臓器移植専門委 新たな基準の案を承認
心臓移植待つ患者 平均待機期間5年近く
家族との時間大事に 自宅療養決断し移植を諦めた患者も
大阪・吹田市にある大阪大学医学部附属病院では現在、8人の患者が入院して治療を受けながら心臓移植の機会が巡ってくるのを待っています。この病院に入院しているのは心臓の状態が理由で補助人工心臓が使えなかったり一度は補助人工心臓を着けたものの合併症を起こしたりした患者で、最も長く待機している人は入院期間が5年にわたります。

[ページ分割データ]
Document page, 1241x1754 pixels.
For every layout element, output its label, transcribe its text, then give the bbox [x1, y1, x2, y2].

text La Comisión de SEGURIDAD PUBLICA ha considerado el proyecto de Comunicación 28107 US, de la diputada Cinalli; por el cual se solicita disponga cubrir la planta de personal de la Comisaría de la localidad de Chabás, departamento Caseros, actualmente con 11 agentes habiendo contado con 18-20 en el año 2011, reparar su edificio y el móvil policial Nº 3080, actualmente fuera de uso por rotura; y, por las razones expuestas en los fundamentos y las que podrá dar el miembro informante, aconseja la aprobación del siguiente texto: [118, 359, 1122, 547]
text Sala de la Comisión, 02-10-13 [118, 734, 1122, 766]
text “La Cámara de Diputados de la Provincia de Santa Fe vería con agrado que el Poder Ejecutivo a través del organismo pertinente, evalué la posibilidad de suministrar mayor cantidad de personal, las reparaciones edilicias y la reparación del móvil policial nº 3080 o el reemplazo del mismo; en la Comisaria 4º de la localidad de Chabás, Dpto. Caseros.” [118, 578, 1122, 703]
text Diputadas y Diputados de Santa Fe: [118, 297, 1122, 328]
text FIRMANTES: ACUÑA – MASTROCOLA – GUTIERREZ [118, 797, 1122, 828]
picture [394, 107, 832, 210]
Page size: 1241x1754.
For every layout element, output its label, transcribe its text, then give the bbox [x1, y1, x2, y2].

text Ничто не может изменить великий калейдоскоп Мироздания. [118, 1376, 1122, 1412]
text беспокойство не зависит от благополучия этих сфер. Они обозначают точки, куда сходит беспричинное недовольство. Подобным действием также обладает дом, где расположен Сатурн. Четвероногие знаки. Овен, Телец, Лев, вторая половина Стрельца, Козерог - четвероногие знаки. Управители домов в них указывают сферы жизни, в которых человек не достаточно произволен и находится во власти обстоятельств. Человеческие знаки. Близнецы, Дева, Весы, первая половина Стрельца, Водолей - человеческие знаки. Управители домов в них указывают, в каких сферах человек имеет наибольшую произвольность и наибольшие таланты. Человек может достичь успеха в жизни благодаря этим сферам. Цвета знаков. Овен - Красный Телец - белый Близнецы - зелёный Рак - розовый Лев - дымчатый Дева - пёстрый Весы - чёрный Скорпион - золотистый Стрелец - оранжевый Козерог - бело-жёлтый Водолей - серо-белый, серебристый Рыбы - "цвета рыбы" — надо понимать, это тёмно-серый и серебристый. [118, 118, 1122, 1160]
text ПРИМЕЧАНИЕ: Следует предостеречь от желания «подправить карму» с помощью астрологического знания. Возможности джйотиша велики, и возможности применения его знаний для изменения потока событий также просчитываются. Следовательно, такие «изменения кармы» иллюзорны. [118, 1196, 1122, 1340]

» 問題 A
心臓移植に関する文章の内容を2文で要約しなさい。
» 問題 B
心臓移植に関する文章を、最後の文に続けて書き進めなさい。

» 解答 A
心臓移植を待つ患者の平均待機期間は5年近くに及び、大阪大学医学部附属病院では現在8人の患者が入院して治療を受けながら移植の機会を待っている。これらの患者は心臓の状態が理由で補助人工心臓が使えなかったり、装着後に合併症を起こしたりした人で、最も長く待機している人の入院期間は5年にわたる。

» 解答 B
移植を受ける前に死亡してしまう患者も毎年のようにいるということで、大阪大学医学部附属病院循環器内科の赤澤康裕医師は「患者は5年待つんだという相当な覚悟を決めて入院してくる。移植待機ができる状態を維持するために自己管理を徹底しストイックな生活を淡々と続けていて頭が下がる思いだ。緊急度の高い患者が優先される仕組みになれば、これまでは移植にたどり着けなかった患者の命を救える可能性があり、非常に喜ばしいことだ」と話していました。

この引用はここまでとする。